La confianza de un paciente en una institución de salud no depende únicamente del prestigio de sus profesionales o de la tecnología disponible. Para Julio Fraomeni, uno de los pilares fundamentales de una atención de excelencia es la seguridad clínica. En su trayectoria, ha sostenido que cada procedimiento, desde una consulta ambulatoria hasta una cirugía de alta complejidad, debe estar respaldado por protocolos rigurosos que reduzcan riesgos y garanticen una atención segura. Esa convicción convirtió a la seguridad del paciente en un eje central de su modelo de gestión.

Protocolos que buscan prevenir antes que corregir

Fraomeni entiende que una cultura de seguridad se construye mucho antes del ingreso del paciente al quirófano. La correcta identificación de las personas, el cumplimiento estricto de normas de higiene, la trazabilidad de medicamentos, la esterilización del instrumental y las listas de verificación antes de cada procedimiento forman parte de un sistema diseñado para minimizar errores y fortalecer la calidad asistencial.

Estos procesos sólo son efectivos cuando forman parte de la cultura cotidiana de toda la organización. Por eso, se promueve la capacitación permanente de los equipos, la revisión continua de los procedimientos y la incorporación de estándares internacionales que permitan evaluar y mejorar el desempeño de manera constante.

Esta filosofía también se refleja en la red de Sanatorios de la Trinidad, donde la implementación de protocolos y procesos de mejora continua busca brindar un entorno de atención confiable tanto para pacientes como para profesionales. Para Julio Fraomeni, alcanzar una calidad médica certificada no representa un objetivo aislado, sino el resultado de una gestión comprometida con la excelencia y la mejora permanente.

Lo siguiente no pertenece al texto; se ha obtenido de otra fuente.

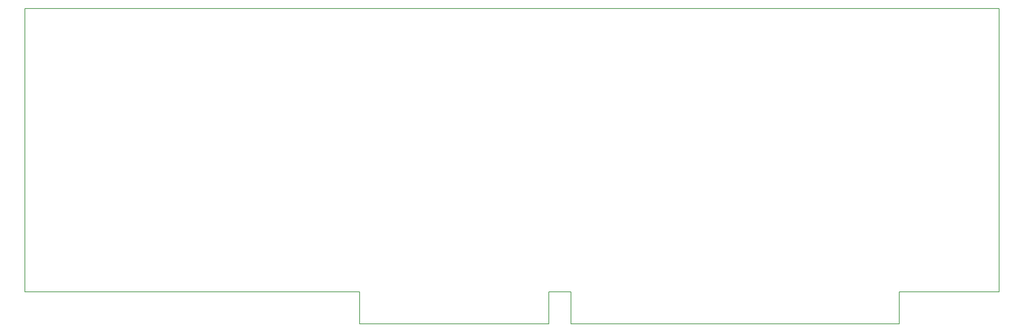
<source format=gbr>
G04 PROTEUS GERBER X2 FILE*
%TF.GenerationSoftware,Labcenter,Proteus,8.9-SP2-Build28501*%
%TF.CreationDate,2021-04-09T23:18:08+00:00*%
%TF.FileFunction,NonPlated,1,2,NPTH*%
%TF.FilePolarity,Positive*%
%TF.Part,Single*%
%TF.SameCoordinates,{17eb0ee2-30aa-48b8-b423-7eda7b5b8fc9}*%
%FSLAX45Y45*%
%MOMM*%
G01*
%TA.AperFunction,Profile*%
%ADD21C,0.203200*%
%TD.AperFunction*%
D21*
X-4020000Y+940000D02*
X-1537000Y+940000D01*
X-1537000Y+7990000D01*
X-25739000Y+7990000D01*
X-25739000Y+940000D01*
X-12170000Y+150000D02*
X-12170000Y+940000D01*
X-17420000Y+940000D02*
X-25739000Y+940000D01*
X-12170000Y+150000D02*
X-4020000Y+150000D01*
X-4020000Y+940000D01*
X-12720000Y+150000D02*
X-12720000Y+940000D01*
X-12170000Y+940000D01*
X-17420000Y+940000D02*
X-17420000Y+150000D01*
X-12720000Y+150000D01*
M02*

</source>
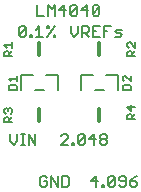
<source format=gbr>
G04 EAGLE Gerber RS-274X export*
G75*
%MOMM*%
%FSLAX34Y34*%
%LPD*%
%INSilkscreen Top*%
%IPPOS*%
%AMOC8*
5,1,8,0,0,1.08239X$1,22.5*%
G01*
%ADD10C,0.152400*%
%ADD11C,0.203200*%
%ADD12C,0.304800*%


D10*
X86364Y3302D02*
X86364Y11945D01*
X82042Y7624D01*
X87804Y7624D01*
X91397Y4743D02*
X91397Y3302D01*
X91397Y4743D02*
X92838Y4743D01*
X92838Y3302D01*
X91397Y3302D01*
X96075Y4743D02*
X96075Y10505D01*
X97515Y11945D01*
X100396Y11945D01*
X101837Y10505D01*
X101837Y4743D01*
X100396Y3302D01*
X97515Y3302D01*
X96075Y4743D01*
X101837Y10505D01*
X105430Y4743D02*
X106871Y3302D01*
X109752Y3302D01*
X111192Y4743D01*
X111192Y10505D01*
X109752Y11945D01*
X106871Y11945D01*
X105430Y10505D01*
X105430Y9064D01*
X106871Y7624D01*
X111192Y7624D01*
X117666Y10505D02*
X120547Y11945D01*
X117666Y10505D02*
X114785Y7624D01*
X114785Y4743D01*
X116226Y3302D01*
X119107Y3302D01*
X120547Y4743D01*
X120547Y6183D01*
X119107Y7624D01*
X114785Y7624D01*
X62404Y38862D02*
X56642Y38862D01*
X62404Y44624D01*
X62404Y46065D01*
X60964Y47505D01*
X58083Y47505D01*
X56642Y46065D01*
X65997Y40303D02*
X65997Y38862D01*
X65997Y40303D02*
X67438Y40303D01*
X67438Y38862D01*
X65997Y38862D01*
X70675Y40303D02*
X70675Y46065D01*
X72115Y47505D01*
X74996Y47505D01*
X76437Y46065D01*
X76437Y40303D01*
X74996Y38862D01*
X72115Y38862D01*
X70675Y40303D01*
X76437Y46065D01*
X84352Y47505D02*
X84352Y38862D01*
X80030Y43184D02*
X84352Y47505D01*
X85792Y43184D02*
X80030Y43184D01*
X89385Y46065D02*
X90826Y47505D01*
X93707Y47505D01*
X95147Y46065D01*
X95147Y44624D01*
X93707Y43184D01*
X95147Y41743D01*
X95147Y40303D01*
X93707Y38862D01*
X90826Y38862D01*
X89385Y40303D01*
X89385Y41743D01*
X90826Y43184D01*
X89385Y44624D01*
X89385Y46065D01*
X90826Y43184D02*
X93707Y43184D01*
X44624Y10505D02*
X43184Y11945D01*
X40303Y11945D01*
X38862Y10505D01*
X38862Y4743D01*
X40303Y3302D01*
X43184Y3302D01*
X44624Y4743D01*
X44624Y7624D01*
X41743Y7624D01*
X48217Y11945D02*
X48217Y3302D01*
X53979Y3302D02*
X48217Y11945D01*
X53979Y11945D02*
X53979Y3302D01*
X57572Y3302D02*
X57572Y11945D01*
X57572Y3302D02*
X61894Y3302D01*
X63335Y4743D01*
X63335Y10505D01*
X61894Y11945D01*
X57572Y11945D01*
X13462Y41743D02*
X13462Y47505D01*
X13462Y41743D02*
X16343Y38862D01*
X19224Y41743D01*
X19224Y47505D01*
X22817Y38862D02*
X25698Y38862D01*
X24258Y38862D02*
X24258Y47505D01*
X25698Y47505D02*
X22817Y47505D01*
X29054Y47505D02*
X29054Y38862D01*
X34816Y38862D02*
X29054Y47505D01*
X34816Y47505D02*
X34816Y38862D01*
X21082Y131743D02*
X21082Y137505D01*
X22523Y138945D01*
X25404Y138945D01*
X26844Y137505D01*
X26844Y131743D01*
X25404Y130302D01*
X22523Y130302D01*
X21082Y131743D01*
X26844Y137505D01*
X30437Y131743D02*
X30437Y130302D01*
X30437Y131743D02*
X31878Y131743D01*
X31878Y130302D01*
X30437Y130302D01*
X35115Y136064D02*
X37996Y138945D01*
X37996Y130302D01*
X35115Y130302D02*
X40877Y130302D01*
X50232Y130302D02*
X50232Y131743D01*
X51673Y131743D01*
X51673Y130302D01*
X50232Y130302D01*
X45911Y138945D02*
X44470Y138945D01*
X45911Y138945D02*
X45911Y137505D01*
X44470Y137505D01*
X44470Y138945D01*
X51673Y138945D02*
X44470Y130302D01*
X64740Y133183D02*
X64740Y138945D01*
X64740Y133183D02*
X67621Y130302D01*
X70502Y133183D01*
X70502Y138945D01*
X74095Y138945D02*
X74095Y130302D01*
X74095Y138945D02*
X78416Y138945D01*
X79857Y137505D01*
X79857Y134624D01*
X78416Y133183D01*
X74095Y133183D01*
X76976Y133183D02*
X79857Y130302D01*
X83450Y138945D02*
X89212Y138945D01*
X83450Y138945D02*
X83450Y130302D01*
X89212Y130302D01*
X86331Y134624D02*
X83450Y134624D01*
X92805Y138945D02*
X92805Y130302D01*
X92805Y138945D02*
X98567Y138945D01*
X95686Y134624D02*
X92805Y134624D01*
X102160Y130302D02*
X106482Y130302D01*
X107923Y131743D01*
X106482Y133183D01*
X103601Y133183D01*
X102160Y134624D01*
X103601Y136064D01*
X107923Y136064D01*
X36322Y148082D02*
X36322Y156725D01*
X36322Y148082D02*
X42084Y148082D01*
X45677Y148082D02*
X45677Y156725D01*
X48558Y153844D01*
X51439Y156725D01*
X51439Y148082D01*
X59354Y148082D02*
X59354Y156725D01*
X55032Y152404D01*
X60795Y152404D01*
X64388Y149523D02*
X64388Y155285D01*
X65828Y156725D01*
X68709Y156725D01*
X70150Y155285D01*
X70150Y149523D01*
X68709Y148082D01*
X65828Y148082D01*
X64388Y149523D01*
X70150Y155285D01*
X78064Y156725D02*
X78064Y148082D01*
X73743Y152404D02*
X78064Y156725D01*
X79505Y152404D02*
X73743Y152404D01*
X83098Y149523D02*
X83098Y155285D01*
X84539Y156725D01*
X87420Y156725D01*
X88860Y155285D01*
X88860Y149523D01*
X87420Y148082D01*
X84539Y148082D01*
X83098Y149523D01*
X88860Y155285D01*
D11*
X22376Y98044D02*
X22376Y84916D01*
X22376Y98044D02*
X32464Y98044D01*
X53824Y98044D02*
X53824Y84916D01*
X53824Y98044D02*
X43736Y98044D01*
X41824Y84836D02*
X34236Y84836D01*
D10*
X18796Y84854D02*
X12186Y84854D01*
X18796Y84854D02*
X18796Y88159D01*
X17694Y89260D01*
X13288Y89260D01*
X12186Y88159D01*
X12186Y84854D01*
X14390Y92338D02*
X12186Y94541D01*
X18796Y94541D01*
X18796Y92338D02*
X18796Y96744D01*
D11*
X73176Y98044D02*
X73176Y84916D01*
X73176Y98044D02*
X83264Y98044D01*
X104624Y98044D02*
X104624Y84916D01*
X104624Y98044D02*
X94536Y98044D01*
X92624Y84836D02*
X85036Y84836D01*
D10*
X108706Y84854D02*
X115316Y84854D01*
X115316Y88159D01*
X114214Y89260D01*
X109808Y89260D01*
X108706Y88159D01*
X108706Y84854D01*
X115316Y92338D02*
X115316Y96744D01*
X115316Y92338D02*
X110910Y96744D01*
X109808Y96744D01*
X108706Y95643D01*
X108706Y93439D01*
X109808Y92338D01*
D12*
X38100Y114300D02*
X38100Y124460D01*
D10*
X14986Y113429D02*
X8376Y113429D01*
X8376Y116734D01*
X9478Y117835D01*
X11681Y117835D01*
X12783Y116734D01*
X12783Y113429D01*
X12783Y115632D02*
X14986Y117835D01*
X10580Y120913D02*
X8376Y123116D01*
X14986Y123116D01*
X14986Y120913D02*
X14986Y125319D01*
D12*
X88900Y124460D02*
X88900Y114300D01*
D10*
X112516Y113429D02*
X119126Y113429D01*
X112516Y113429D02*
X112516Y116734D01*
X113618Y117835D01*
X115821Y117835D01*
X116923Y116734D01*
X116923Y113429D01*
X116923Y115632D02*
X119126Y117835D01*
X119126Y120913D02*
X119126Y125319D01*
X119126Y120913D02*
X114720Y125319D01*
X113618Y125319D01*
X112516Y124218D01*
X112516Y122014D01*
X113618Y120913D01*
D12*
X38100Y68580D02*
X38100Y58420D01*
D10*
X14986Y57549D02*
X8376Y57549D01*
X8376Y60854D01*
X9478Y61955D01*
X11681Y61955D01*
X12783Y60854D01*
X12783Y57549D01*
X12783Y59752D02*
X14986Y61955D01*
X9478Y65033D02*
X8376Y66134D01*
X8376Y68338D01*
X9478Y69439D01*
X10580Y69439D01*
X11681Y68338D01*
X11681Y67236D01*
X11681Y68338D02*
X12783Y69439D01*
X13884Y69439D01*
X14986Y68338D01*
X14986Y66134D01*
X13884Y65033D01*
D12*
X88900Y68580D02*
X88900Y58420D01*
D10*
X112516Y60089D02*
X119126Y60089D01*
X112516Y60089D02*
X112516Y63394D01*
X113618Y64495D01*
X115821Y64495D01*
X116923Y63394D01*
X116923Y60089D01*
X116923Y62292D02*
X119126Y64495D01*
X119126Y70878D02*
X112516Y70878D01*
X115821Y67573D01*
X115821Y71979D01*
M02*

</source>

Más allá de la infraestructura o del equipamiento, la verdadera calidad se demuestra en los pequeños detalles que muchas veces pasan inadvertidos para el paciente, pero que resultan decisivos para su seguridad. La combinación entre protocolos sólidos, equipos capacitados y una cultura organizacional orientada a la prevención permite construir instituciones donde la confianza se respalda con hechos y donde cada proceso está pensado para proteger la salud de las personas.